Удалось в частности это сделать для некоторых из своих детей когда у них ушла душа. Но лучше самому регулярно читать соответсвт тексты для профилактики. Жизнь и сейчас богата разного рода магами, да и сам можешь ошибок в практике наделать. Не зря наверное, учителя так любят давать три божества жизни. 

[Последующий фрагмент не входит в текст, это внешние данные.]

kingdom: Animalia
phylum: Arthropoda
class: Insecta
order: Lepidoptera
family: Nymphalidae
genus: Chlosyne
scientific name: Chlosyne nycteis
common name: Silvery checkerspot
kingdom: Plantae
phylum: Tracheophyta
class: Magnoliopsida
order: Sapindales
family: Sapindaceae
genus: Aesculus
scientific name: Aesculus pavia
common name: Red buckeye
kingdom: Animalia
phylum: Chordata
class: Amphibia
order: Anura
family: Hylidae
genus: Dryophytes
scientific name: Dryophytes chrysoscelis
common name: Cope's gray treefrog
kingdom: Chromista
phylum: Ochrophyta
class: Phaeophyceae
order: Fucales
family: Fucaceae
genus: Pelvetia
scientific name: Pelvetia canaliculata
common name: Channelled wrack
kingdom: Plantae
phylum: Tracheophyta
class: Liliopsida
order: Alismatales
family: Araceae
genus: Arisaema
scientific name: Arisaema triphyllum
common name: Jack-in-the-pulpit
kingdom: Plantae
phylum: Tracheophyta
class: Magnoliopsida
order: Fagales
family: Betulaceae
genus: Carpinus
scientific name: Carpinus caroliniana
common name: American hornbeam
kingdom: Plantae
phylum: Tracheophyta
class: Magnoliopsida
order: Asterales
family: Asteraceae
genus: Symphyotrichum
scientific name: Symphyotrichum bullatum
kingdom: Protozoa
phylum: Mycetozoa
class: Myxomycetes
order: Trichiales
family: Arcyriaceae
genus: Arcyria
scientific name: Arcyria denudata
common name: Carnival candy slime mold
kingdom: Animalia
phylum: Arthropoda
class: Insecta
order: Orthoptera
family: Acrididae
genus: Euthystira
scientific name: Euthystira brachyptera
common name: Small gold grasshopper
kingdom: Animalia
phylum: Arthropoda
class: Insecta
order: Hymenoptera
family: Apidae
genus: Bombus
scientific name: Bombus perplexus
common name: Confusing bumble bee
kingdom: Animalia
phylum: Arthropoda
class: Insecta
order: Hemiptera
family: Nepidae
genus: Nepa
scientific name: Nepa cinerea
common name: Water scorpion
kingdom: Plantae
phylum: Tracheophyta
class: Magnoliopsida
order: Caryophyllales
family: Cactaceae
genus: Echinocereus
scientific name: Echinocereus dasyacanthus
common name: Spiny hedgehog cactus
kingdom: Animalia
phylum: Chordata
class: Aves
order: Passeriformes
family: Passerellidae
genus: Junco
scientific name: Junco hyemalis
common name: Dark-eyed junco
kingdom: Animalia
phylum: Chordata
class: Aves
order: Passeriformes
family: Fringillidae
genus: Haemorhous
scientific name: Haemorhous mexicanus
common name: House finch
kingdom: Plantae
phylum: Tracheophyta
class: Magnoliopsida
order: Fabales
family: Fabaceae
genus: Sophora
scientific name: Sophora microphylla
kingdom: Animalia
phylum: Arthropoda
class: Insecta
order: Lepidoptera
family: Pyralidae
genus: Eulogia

А какой Кармапа настоящий наверное не так важно. Главное опознать своего учителя. И обычные экстрасенсы умудряются создавать своих двойников, что уж тут говорить о тибетцах, кои тоже умели клонировать своих перерожденцев. Если хорошо его обучить, то в чем разница. Я где-то писал, что если Далай-лама родится негром и женщиной для проповеди в соответсвт среде, то не исключено, что тибетцы быстренько клонируют другого более приличного для их поклонения Далайламу, обучат и будет он так же путешествовать по свету. И все будут довольны.

----------

Дондог (23.04.2011)

----------


## Jambal Dorje

> Ну вот и всё правильно - человек сказал "я" и тут же прокомментировал, что душа в значении "атман" , а не просто "душа", по словарю. Душа ж ведь может пониматься и как 5 скандх. Если оговориться соответствующе.
> .


Что касается тибетцев говорящих на английском то они не очень аккуратно пользуются анл терминологией.Даже можно сказать вольно. Если они не дают тиб эквивалентов, то бывает трудно понять что именно подразумевают. Классический пример употребления слова wisdom и др то для праджна=шес раб, то для джнана=йе шес. Также вольно часто переводят пять скандх на английский а русские переводчики лепят кальки. Хотя вроде есть довольно классическое истолкование и перевод у Розенберга. Наш переводчик Абхидхармы Рудой не исключение, переводя рупа как материя, но это уже похоже его личное изобретение.  Если нет глоссария в книге то разобраться не всегда просто. Поэтому можно долго спорить о терминах, типа душа, если не уточнить что значит это слово на тиб или санскрите и как оно связано с др тиб терминами.

----------

Дондог (23.04.2011)

----------


## Jambal Dorje

> Ну вот и всё правильно - "индивидуального" "я" не существует, но неиндивидульное "я" существует ведь. Так и с душой.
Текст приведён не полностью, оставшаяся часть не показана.